# Extracted entries
>>
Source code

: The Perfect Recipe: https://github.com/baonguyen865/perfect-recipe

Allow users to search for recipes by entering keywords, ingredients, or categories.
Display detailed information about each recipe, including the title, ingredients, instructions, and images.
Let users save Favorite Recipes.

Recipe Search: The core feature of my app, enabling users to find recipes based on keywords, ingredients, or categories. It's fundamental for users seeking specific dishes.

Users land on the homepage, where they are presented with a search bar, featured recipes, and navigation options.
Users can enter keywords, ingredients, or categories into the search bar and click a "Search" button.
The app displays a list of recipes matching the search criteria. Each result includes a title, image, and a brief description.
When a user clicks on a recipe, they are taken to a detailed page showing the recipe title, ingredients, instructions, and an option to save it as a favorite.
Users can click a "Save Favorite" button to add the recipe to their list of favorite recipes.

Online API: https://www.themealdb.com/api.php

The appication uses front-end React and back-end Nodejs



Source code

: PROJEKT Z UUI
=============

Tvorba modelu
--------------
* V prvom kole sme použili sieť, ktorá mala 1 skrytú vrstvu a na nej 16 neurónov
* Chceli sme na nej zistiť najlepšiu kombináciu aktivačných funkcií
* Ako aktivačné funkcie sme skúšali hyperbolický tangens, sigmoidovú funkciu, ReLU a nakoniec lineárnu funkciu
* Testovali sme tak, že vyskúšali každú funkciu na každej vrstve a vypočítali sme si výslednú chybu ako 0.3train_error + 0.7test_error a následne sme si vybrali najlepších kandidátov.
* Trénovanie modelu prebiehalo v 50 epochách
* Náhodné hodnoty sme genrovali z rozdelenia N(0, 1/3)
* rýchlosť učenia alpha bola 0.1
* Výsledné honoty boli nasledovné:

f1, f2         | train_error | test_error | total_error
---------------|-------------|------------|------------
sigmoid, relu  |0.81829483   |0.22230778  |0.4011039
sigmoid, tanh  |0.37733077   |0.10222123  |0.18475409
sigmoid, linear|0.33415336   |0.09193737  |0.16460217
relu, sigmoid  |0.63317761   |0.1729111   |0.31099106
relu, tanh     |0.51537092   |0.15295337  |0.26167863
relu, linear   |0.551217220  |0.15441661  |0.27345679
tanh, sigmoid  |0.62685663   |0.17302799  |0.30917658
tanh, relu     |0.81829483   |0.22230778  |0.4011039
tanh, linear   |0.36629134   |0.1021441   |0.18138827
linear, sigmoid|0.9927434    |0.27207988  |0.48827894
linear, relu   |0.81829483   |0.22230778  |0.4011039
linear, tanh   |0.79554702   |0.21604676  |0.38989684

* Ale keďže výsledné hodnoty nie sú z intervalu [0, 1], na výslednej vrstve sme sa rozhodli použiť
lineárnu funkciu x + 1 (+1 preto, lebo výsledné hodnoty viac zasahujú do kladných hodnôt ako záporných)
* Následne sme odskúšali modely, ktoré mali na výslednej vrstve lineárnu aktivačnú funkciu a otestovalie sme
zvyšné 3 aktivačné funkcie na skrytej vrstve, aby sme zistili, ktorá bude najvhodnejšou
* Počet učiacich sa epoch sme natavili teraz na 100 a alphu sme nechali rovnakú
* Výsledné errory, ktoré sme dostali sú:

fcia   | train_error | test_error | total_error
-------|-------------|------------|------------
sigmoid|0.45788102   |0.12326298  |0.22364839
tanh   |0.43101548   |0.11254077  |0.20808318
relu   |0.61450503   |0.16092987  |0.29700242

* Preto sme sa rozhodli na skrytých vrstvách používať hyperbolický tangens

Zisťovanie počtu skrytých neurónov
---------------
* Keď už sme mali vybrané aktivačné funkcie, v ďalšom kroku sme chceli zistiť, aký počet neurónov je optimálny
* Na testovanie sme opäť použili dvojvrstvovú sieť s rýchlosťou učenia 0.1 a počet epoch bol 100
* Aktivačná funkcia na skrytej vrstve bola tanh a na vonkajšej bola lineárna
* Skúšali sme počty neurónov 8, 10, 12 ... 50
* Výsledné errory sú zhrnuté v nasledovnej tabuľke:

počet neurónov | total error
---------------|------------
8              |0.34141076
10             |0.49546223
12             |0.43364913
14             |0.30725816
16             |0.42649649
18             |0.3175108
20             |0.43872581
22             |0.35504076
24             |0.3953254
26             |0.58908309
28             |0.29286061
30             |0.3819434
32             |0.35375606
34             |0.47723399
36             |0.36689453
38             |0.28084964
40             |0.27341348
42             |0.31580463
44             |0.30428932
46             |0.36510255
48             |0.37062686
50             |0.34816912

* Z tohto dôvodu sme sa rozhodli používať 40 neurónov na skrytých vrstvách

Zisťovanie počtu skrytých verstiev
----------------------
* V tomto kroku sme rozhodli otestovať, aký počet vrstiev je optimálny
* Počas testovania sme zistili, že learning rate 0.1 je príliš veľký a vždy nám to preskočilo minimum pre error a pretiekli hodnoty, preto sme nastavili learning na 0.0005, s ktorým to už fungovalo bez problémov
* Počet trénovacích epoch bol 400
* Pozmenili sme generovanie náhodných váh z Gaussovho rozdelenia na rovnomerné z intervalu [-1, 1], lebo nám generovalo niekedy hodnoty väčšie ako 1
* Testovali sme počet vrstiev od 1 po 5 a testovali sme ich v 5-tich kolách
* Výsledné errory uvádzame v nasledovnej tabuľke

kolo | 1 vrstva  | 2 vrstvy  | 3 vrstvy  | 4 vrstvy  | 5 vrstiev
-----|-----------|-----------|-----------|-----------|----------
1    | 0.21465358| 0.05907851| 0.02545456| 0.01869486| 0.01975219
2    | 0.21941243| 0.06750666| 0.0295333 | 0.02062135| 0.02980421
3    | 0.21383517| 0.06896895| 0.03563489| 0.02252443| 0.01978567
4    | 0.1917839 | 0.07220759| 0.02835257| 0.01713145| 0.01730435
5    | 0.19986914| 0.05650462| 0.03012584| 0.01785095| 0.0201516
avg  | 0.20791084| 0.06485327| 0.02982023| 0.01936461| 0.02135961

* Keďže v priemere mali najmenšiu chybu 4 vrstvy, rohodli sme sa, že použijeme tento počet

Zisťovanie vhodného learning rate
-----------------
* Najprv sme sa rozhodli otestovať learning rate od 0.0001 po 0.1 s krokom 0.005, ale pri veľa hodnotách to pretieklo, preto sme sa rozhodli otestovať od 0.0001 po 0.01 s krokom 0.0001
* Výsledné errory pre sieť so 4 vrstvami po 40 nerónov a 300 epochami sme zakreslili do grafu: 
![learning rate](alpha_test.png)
<<
# Work item
Filter this listing and copy only the lines holding the word "sieť".

# Task result
* V prvom kole sme použili sieť, ktorá mala 1 skrytú vrstvu a na nej 16 neurónov
* Na testovanie sme opäť použili dvojvrstvovú sieť s rýchlosťou učenia 0.1 a počet epoch bol 100
* Výsledné errory pre sieť so 4 vrstvami po 40 nerónov a 300 epochami sme zakreslili do grafu: 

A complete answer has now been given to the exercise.